To-do item A: In the amdgpu patch thread, why won't RCU work?
To-do item B: Carry on the amdgpu patch thread from its last line.

Page text:
_____

RCU won't work since the BO is not RCU protected.

What you can try something like this:

spin_lock(&ttm_bo_glob.lru_lock);
while (list_not_empty(&adev->device_bo_list)) {
     bo = list_first_entry(&adev->device_bo_list);
     list_del(bo->...);
     spin_unlock(&ttm_bo_glob.lru_lock);
     ttm_tt_unpopulate(bo);
     spin_lock(&ttm_bo_glob.lru_lock);
}...

Regards,
Christian.

>>
>> Andrey
>>
>>
>>>
>>>> +
>>>> +        if (adev->irq.ih.use_bus_addr)
>>>> +            amdgpu_ih_ring_fini(adev, &adev->irq.ih);
>>>> +        if (adev->irq.ih1.use_bus_addr)
>>>> +            amdgpu_ih_ring_fini(adev, &adev->irq.ih1);
>>>> +        if (adev->irq.ih2.use_bus_addr)
>>>> +            amdgpu_ih_ring_fini(adev, &adev->irq.ih2);
>>>> +
>>>> +        amdgpu_gart_dummy_page_fini(adev);
>>>> +    }
>>>> +
>>>> +    return NOTIFY_OK;
>>>> +}
>>>> +
>>>> +
>>>>   /**
>>>>    * amdgpu_device_init - initialize the driver
>>>>    *
>>>> @@ -3304,6 +3339,8 @@ int amdgpu_device_init(struct amdgpu_device 
>>>> *adev,
>>>>         INIT_WORK(&adev->xgmi_reset_work, 
>>>> amdgpu_device_xgmi_reset_func);
>>>>   +    INIT_LIST_HEAD(&adev->device_bo_list);
>>>> +
>>>>       adev->gfx.gfx_off_req_count = 1;
>>>>       adev->pm.ac_power = power_supply_is_system_supplied() > 0;
>>>>   @@ -3575,6 +3612,15 @@ int amdgpu_device_init(struct 
>>>> amdgpu_device *adev,
>>>>       if (amdgpu_device_cache_pci_state(adev->pdev))
>>>>           pci_restore_state(pdev);
>>>>   +    BLOCKING_INIT_NOTIFIER_HEAD(&adev->notifier);
>>>> +    adev->nb.notifier_call = amdgpu_iommu_group_notifier;
>>>> +
>>>> +    if (adev->dev->iommu_group) {
>>>> +        r = iommu_group_register_notifier(adev->dev->iommu_group, 
>>>> &adev->nb);
>>>> +        if (r)

_____

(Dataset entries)
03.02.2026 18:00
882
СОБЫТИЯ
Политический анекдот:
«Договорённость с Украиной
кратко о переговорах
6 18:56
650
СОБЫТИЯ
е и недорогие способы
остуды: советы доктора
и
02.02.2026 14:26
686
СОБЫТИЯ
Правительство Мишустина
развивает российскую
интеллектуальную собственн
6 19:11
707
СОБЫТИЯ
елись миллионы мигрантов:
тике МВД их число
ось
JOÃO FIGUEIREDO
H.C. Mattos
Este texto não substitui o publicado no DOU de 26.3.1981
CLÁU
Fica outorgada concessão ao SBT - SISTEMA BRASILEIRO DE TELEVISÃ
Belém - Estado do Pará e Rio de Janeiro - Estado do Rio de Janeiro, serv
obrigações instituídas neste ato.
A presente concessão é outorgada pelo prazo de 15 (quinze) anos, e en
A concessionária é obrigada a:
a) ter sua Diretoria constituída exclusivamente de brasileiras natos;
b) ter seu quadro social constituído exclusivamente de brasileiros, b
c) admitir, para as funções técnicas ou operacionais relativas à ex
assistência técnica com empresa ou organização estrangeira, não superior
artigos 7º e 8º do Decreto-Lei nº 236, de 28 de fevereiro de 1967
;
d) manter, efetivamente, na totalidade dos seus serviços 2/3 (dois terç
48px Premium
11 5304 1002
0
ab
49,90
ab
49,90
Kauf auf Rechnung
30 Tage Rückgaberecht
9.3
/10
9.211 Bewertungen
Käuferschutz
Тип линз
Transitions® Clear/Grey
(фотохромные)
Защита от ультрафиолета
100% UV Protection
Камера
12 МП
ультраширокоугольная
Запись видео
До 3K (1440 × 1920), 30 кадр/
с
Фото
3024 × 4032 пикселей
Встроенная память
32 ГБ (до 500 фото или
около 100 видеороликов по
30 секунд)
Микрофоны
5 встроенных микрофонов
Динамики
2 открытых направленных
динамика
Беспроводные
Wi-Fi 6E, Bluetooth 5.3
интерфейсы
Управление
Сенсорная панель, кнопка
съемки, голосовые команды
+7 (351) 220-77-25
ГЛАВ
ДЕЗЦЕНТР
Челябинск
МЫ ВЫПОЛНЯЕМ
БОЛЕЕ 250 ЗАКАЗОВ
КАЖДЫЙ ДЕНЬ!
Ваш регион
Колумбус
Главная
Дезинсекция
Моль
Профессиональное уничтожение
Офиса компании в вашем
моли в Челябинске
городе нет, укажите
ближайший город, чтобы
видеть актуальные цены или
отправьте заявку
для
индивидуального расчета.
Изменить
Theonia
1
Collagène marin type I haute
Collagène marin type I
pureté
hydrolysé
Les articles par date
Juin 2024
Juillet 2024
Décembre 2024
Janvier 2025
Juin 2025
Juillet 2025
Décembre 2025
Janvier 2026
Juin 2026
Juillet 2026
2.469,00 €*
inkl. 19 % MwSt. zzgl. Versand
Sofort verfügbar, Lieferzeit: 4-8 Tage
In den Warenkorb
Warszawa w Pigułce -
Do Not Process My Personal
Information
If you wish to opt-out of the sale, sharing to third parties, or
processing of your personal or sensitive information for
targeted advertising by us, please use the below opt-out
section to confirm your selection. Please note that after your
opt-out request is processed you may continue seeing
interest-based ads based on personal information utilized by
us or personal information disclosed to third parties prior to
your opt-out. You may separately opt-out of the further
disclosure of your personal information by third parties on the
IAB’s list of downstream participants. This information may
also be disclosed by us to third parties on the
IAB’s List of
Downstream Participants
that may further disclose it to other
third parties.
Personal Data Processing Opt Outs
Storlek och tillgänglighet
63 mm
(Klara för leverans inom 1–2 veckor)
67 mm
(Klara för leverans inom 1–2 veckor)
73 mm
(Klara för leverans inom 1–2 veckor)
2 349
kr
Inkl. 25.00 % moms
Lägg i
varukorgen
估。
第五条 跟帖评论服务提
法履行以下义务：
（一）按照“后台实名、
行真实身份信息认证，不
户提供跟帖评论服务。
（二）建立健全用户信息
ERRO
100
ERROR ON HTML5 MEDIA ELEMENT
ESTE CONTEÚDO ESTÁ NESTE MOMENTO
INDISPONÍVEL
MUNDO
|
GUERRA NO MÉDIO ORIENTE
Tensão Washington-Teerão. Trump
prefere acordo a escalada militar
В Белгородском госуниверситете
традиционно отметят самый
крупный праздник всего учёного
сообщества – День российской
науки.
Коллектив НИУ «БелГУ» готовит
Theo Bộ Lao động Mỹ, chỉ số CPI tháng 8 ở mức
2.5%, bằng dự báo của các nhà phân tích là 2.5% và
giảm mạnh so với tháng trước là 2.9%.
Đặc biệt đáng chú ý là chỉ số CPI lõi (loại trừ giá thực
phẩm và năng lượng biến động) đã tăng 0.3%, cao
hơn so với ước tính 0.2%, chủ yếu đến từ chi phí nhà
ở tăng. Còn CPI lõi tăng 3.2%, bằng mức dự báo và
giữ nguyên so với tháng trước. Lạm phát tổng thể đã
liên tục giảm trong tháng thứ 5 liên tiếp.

_____

Response box A: The BO is not RCU protected.

Response box B:
>>>> +            goto failed;
>>>> +    }
>>>> +
>>>>       return 0;
>>>>     failed:
>>>> diff --git a/drivers/gpu/drm/amd/amdgpu/amdgpu_gart.c 
>>>> b/drivers/gpu/drm/amd/amdgpu/amdgpu_gart.c
>>>> index 0db9330..486ad6d 100644
>>>> --- a/drivers/gpu/drm/amd/amdgpu/amdgpu_gart.c
>>>> +++ b/drivers/gpu/drm/amd/amdgpu/amdgpu_gart.c
>>>> @@ -92,7 +92,7 @@ static int amdgpu_gart_dummy_page_init(struct 
>>>> amdgpu_device *adev)
>>>>    *
>>>>    * Frees the dummy page used by the driver (all asics).
>>>>    */
>>>> -static void amdgpu_gart_dummy_page_fini(struct amdgpu_device *adev)
>>>> +void amdgpu_gart_dummy_page_fini(struct amdgpu_device *adev)
>>>>   {
>>>>       if (!adev->dummy_page_addr)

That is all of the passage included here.